Vantage Point: What is Green Engineering?

May 15, 2009
Green engineering is the design and development of products and processes that bring environmental and economic benefits.

Green engineering is the design and development of products and processes that bring environmental and economic benefits. That said, green engineering is fundamentally no different than any other type of engineering innovation. First, you need to get a handle on real-world behavior, which often entails measuring power consumption, emissions, and environmental factors such as temperature. Armed with the data, next you can improve efficiency or reduce environmental impact. On that front there is good news. Innovations in measurement, automation, and design tools have made the technology components for green engineering not only more accessible, but also easier to use.

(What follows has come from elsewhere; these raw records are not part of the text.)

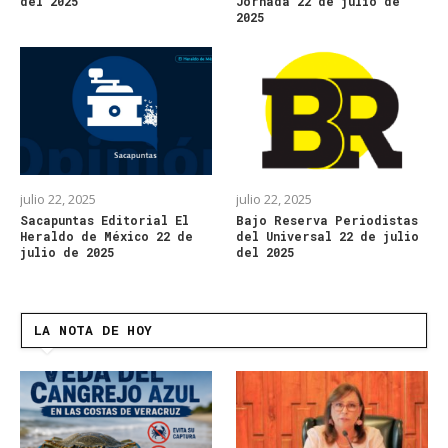
del 2025
Jornada 22 de julio de
2025
julio 22, 2025
julio 22, 2025
Sacapuntas Editorial El
Bajo Reserva Periodistas
Heraldo de México 22 de
del Universal 22 de julio
julio de 2025
del 2025
LA NOTA DE HOY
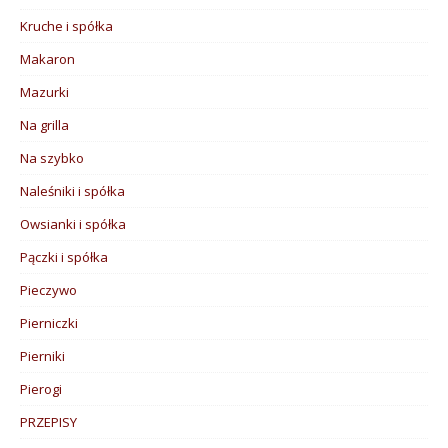
Kruche i spółka
Makaron
Mazurki
Na grilla
Na szybko
Naleśniki i spółka
Owsianki i spółka
Pączki i spółka
Pieczywo
Pierniczki
Pierniki
Pierogi
PRZEPISY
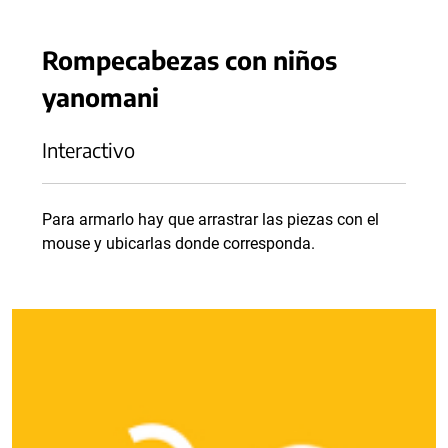
Rompecabezas con niños
yanomani
Interactivo
Para armarlo hay que arrastrar las piezas con el
mouse y ubicarlas donde corresponda.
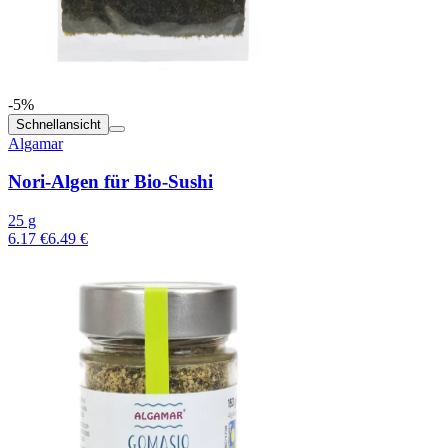
-5%
Schnellansicht
Algamar
Nori-Algen für Bio-Sushi
25 g
6.17 €
6.49 €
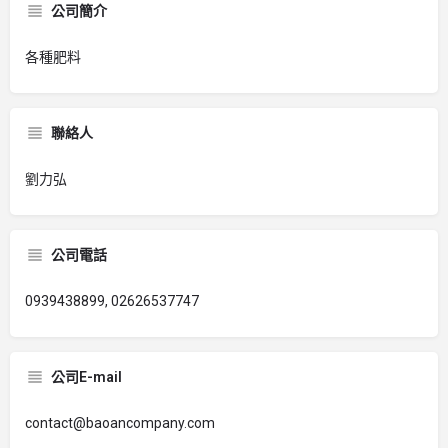
公司簡介
各種肥料
聯絡人
劉力弘
公司電話
0939438899, 02626537747
公司E-mail
contact@baoancompany.com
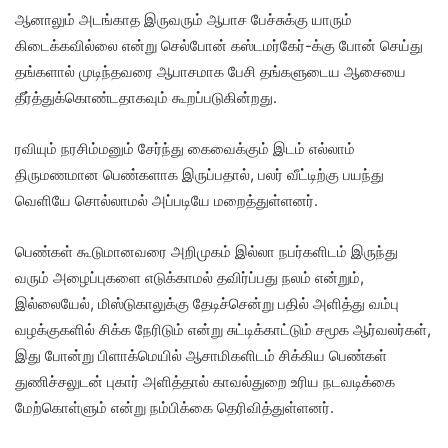
ஆனாலும் அடங்காத இருவரும் ஆபாச பேச்சுக்கு யாரும்
கிடைக்கவில்லை என்று செல்போன் கஸ்டமர்கேர்-க்கு போன் செய்து
தங்களால் முடிந்தவரை ஆபாசமாக பேசி தங்களுடைய ஆசையை
தீர்த்துக்கொண்டதாகவும் கூறப்படுகின்றது.
ரவியும் நரசிம்மனும் சேர்ந்து கைவைக்கும் இடம் எல்லாம்
திருமணமான பெண்களாக இருப்பதால், பலர் வீட்டிற்கு பயந்து
வெளியே சொல்லாமல் அப்படியே மறைத்துள்ளனர்.
பெண்கள் கூடுமானவரை அறிமுகம் இல்லா நபர்களிடம் இருந்து
வரும் அழைப்புகளை எடுக்காமல் தவிர்ப்பது நலம் என்றும்,
இல்லையேல், மிஸ்டுகாலுக்கு தேடிச்சென்று பதில் அளித்து வம்பு
வழக்குகளில் சிக்க நேரிடும் என்று சுட்டிக்காட்டும் சமூக ஆர்வலர்கள்,
இது போன்று பிளாக்மெயில் ஆசாமிகளிடம் சிக்கிய பெண்கள்
துணிச்சலுடன் புகார் அளித்தால் காவல்துறை உரிய நடவடிக்கை
மேற்கொள்ளும் என்று நம்பிக்கை தெரிவித்துள்ளனர்.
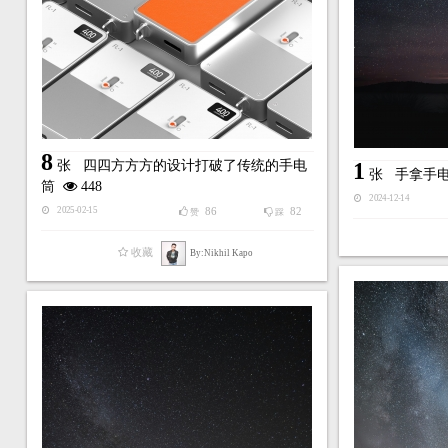
8
张
四四方方方的设计打破了传统的手电
1
张
手拿手
筒
448
2024-12-14
86
82
2025-02-15
赞
踩
收藏
By:Nikhil Kapo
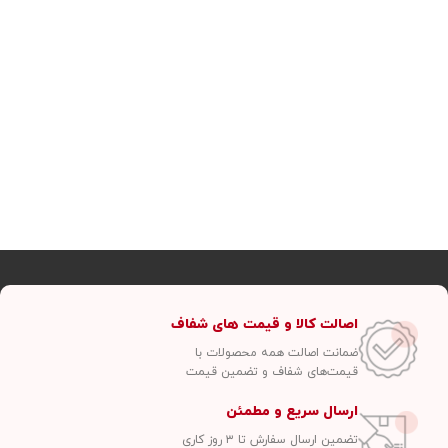
اصالت کالا و قیمت های شفاف
ضمانت اصالت همه محصولات با
قیمت‌های شفاف و تضمین قیمت
ارسال سریع و مطمئن
تضمین ارسال سفارش تا ۳ روز کاری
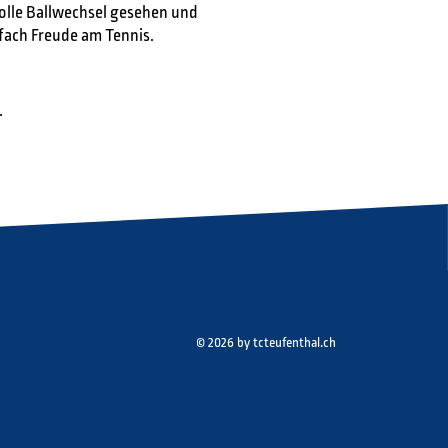
lle Ballwechsel gesehen und
infach Freude am Tennis.
.
© 2026 by tcteufenthal.ch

Sometimes green engineering looks like plain old process optimization. When Nucor Steel acquired the Marion Steel Co. in 2005, one of its first actions was to add automation systems throughout the minimill. Melting and recasting steel demands a massive amount of electricity, so even small improvements in efficiency bring huge energy and economic savings. Nucor used programmable automation controllers (PACs) and NI LabView software to devise automation equipment that included a scale and weighing system, an online reactor in series with the furnace, and a remote switching station. This lets operators determine the exact amount of steel and, therefore, the exact amount of energy needed to heat the electric furnace.

Previously, the company had to estimate the quantity of steel in each burn. Results were hit or miss and sometimes the steel would overheat, waste electricity and, to make matters worse, cast steel with quality problems. The steel would then have to be reheated, consuming even more energy. Since implementing this weighing system, the company has drastically cut the number of reheats.

A significant portion of the work done for green purposes involves direct connections to ac-power lines. Fortunately instrumentation helps reduce the hazards of working with the potentially lethal voltages and currents. In wind turbines, for example, one of the biggest challenges is integrating the turbine with the electrical power grid. Occasionally, grid voltage dips and this traditionally causes wind turbines to trip out and stop sending power to the system.

It is now considered advantageous for wind turbines to stay online and ride out disturbances. But testing for this capability is a little tricky. Energy to Quality S.L., based in Madrid, Spain, has been testing wind farms for grid disturbance ride-through for the past two years. They use a mobile voltagedip generator controlled by an NI PXI data-acquisition system. The system measures secondary voltages at 110 Vac while controlling relays are connected to tripping coils. The hardware communicates results via TCP/IP to a remote computer safely away from lethal voltages. Tests take under a minute, so operators know immediately if the turbines comply with requirements.

All in all, designing eco-friendly products and technologies often begins with figuring out ways to measure the factors that put the green in green engineering.